Request Review of draft-ietf-v6ops-transition-ipv4aas
Requested rev. no specific revision (document currently at 15)
Type Telechat Review
Team Security Area Directorate (secdir)
Deadline 2019-01-08
Requested 2019-01-02
Draft last updated 2019-01-06
Completed reviews Tsvart Last Call review of -11 by Martin Stiemerling (diff)
Opsdir Last Call review of -11 by Dan Romascanu (diff)
Rtgdir Last Call review of -11 by Daniele Ceccarelli (diff)
Genart Last Call review of -12 by Matthew Miller (diff)
Secdir Last Call review of -11 by Christian Huitema (diff)
Secdir Telechat review of -12 by Christian Huitema (diff)
Assignment Reviewer Christian Huitema
State Completed
Review review-ietf-v6ops-transition-ipv4aas-12-secdir-telechat-huitema-2019-01-06
Reviewed rev. 12 (document currently at 15)
Review result Ready
Review completed: 2019-01-06

Review
review-ietf-v6ops-transition-ipv4aas-12-secdir-telechat-huitema-2019-01-06

I already reviewed the version 11 of this draft. From a security point of view, the main change between the two versions is the addition of a paragraph acknowledging the potential risks of relying on DHCP for configuration. To quote: "As described in [RFC8026] and [RFC8026] Security Consideration sections, there are generic DHCP security issues, which in the case of this document means that malicious nodes may alter the priority of the transition mechanisms."

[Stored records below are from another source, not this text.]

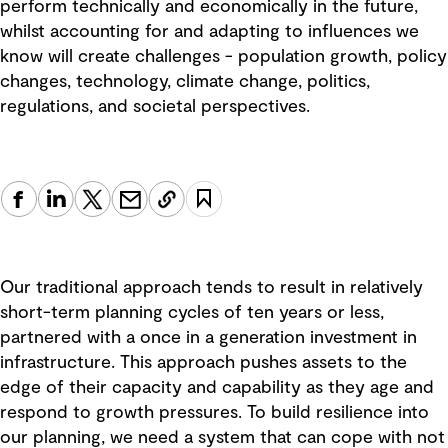
perform technically and economically in the future,
whilst accounting for and adapting to influences we
know will create challenges - population growth, policy
changes, technology, climate change, politics,
regulations, and societal perspectives.
Our traditional approach tends to result in relatively
short-term planning cycles of ten years or less,
partnered with a once in a generation investment in
infrastructure. This approach pushes assets to the
edge of their capacity and capability as they age and
respond to growth pressures. To build resilience into
our planning, we need a system that can cope with not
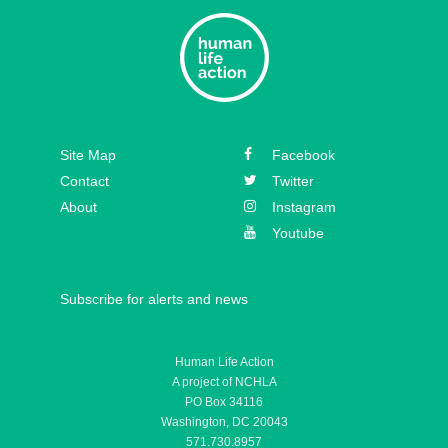
Site Map
Facebook
Contact
Twitter
About
Instagram
Youtube
Subscribe for alerts and news
Human Life Action
A project of NCHLA
PO Box 34116
Washington, DC 20043
571.730.8957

Well, on the one hand, this does directly address the point I raised in the previous review. On the other hand, it is a bit sad to have a dry acknowledgement like that, without any hint at mitigations. If I was writing an April's fool RFC, I would qualify that as one of those security sections that seem written primarily for appeasing the security reviewer. But then, do we want to give some advice to implementers? For example, do we want to tell them that it is OK to deploy compliant devices in a basic home network? Probably. In the branch office of a financial institution? Most probably not. Do we have a way to convey that in simple terms? I would add something like:

"As stated in the introduction, this document addresses deployment of IPv4 as a service in a residential or small-office network. Deployment in more challenging environments would require additional security analysis."